Plain-text document sources

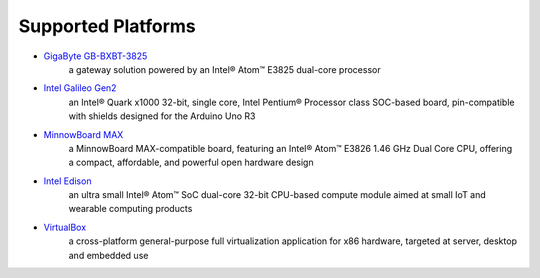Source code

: .. _platforms:

Supported Platforms
###################

* `GigaByte GB-BXBT-3825 <http://iotsolutionsalliance.intel.com/solutions-directory/gb-bxbt-3825-iot-gateway-solution>`_ 
   a gateway solution powered by an Intel® Atom™ E3825 dual-core processor
* `Intel Galileo Gen2 <http://www.intel.com/content/www/us/en/embedded/products/galileo/galileo-overview.html>`_
   an Intel® Quark x1000 32-bit, single core, Intel Pentium® Processor class 
   SOC-based board, pin-compatible with shields designed for the Arduino Uno R3
* `MinnowBoard MAX <http://wiki.minnowboard.org>`_
   a MinnowBoard MAX-compatible board, featuring an Intel® Atom™ E3826 1.46 GHz 
   Dual Core CPU, offering a compact, affordable, and powerful open hardware design
* `Intel Edison <http://www.intel.com/content/www/us/en/do-it-yourself/edison.html>`_
   an ultra small Intel® Atom™ SoC dual-core 32-bit CPU-based compute module aimed 
   at small IoT and wearable computing products
* `VirtualBox <https://www.virtualbox.org/wiki/Downloads>`_
   a cross-platform general-purpose full virtualization application for x86 hardware, 
   targeted at server, desktop and embedded use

■ **Requirement**: The lines to return are those in the records above that hold the word "content".

■ **Exercise output**:
* `Intel Galileo Gen2 <http://www.intel.com/content/www/us/en/embedded/products/galileo/galileo-overview.html>`_
* `Intel Edison <http://www.intel.com/content/www/us/en/do-it-yourself/edison.html>`_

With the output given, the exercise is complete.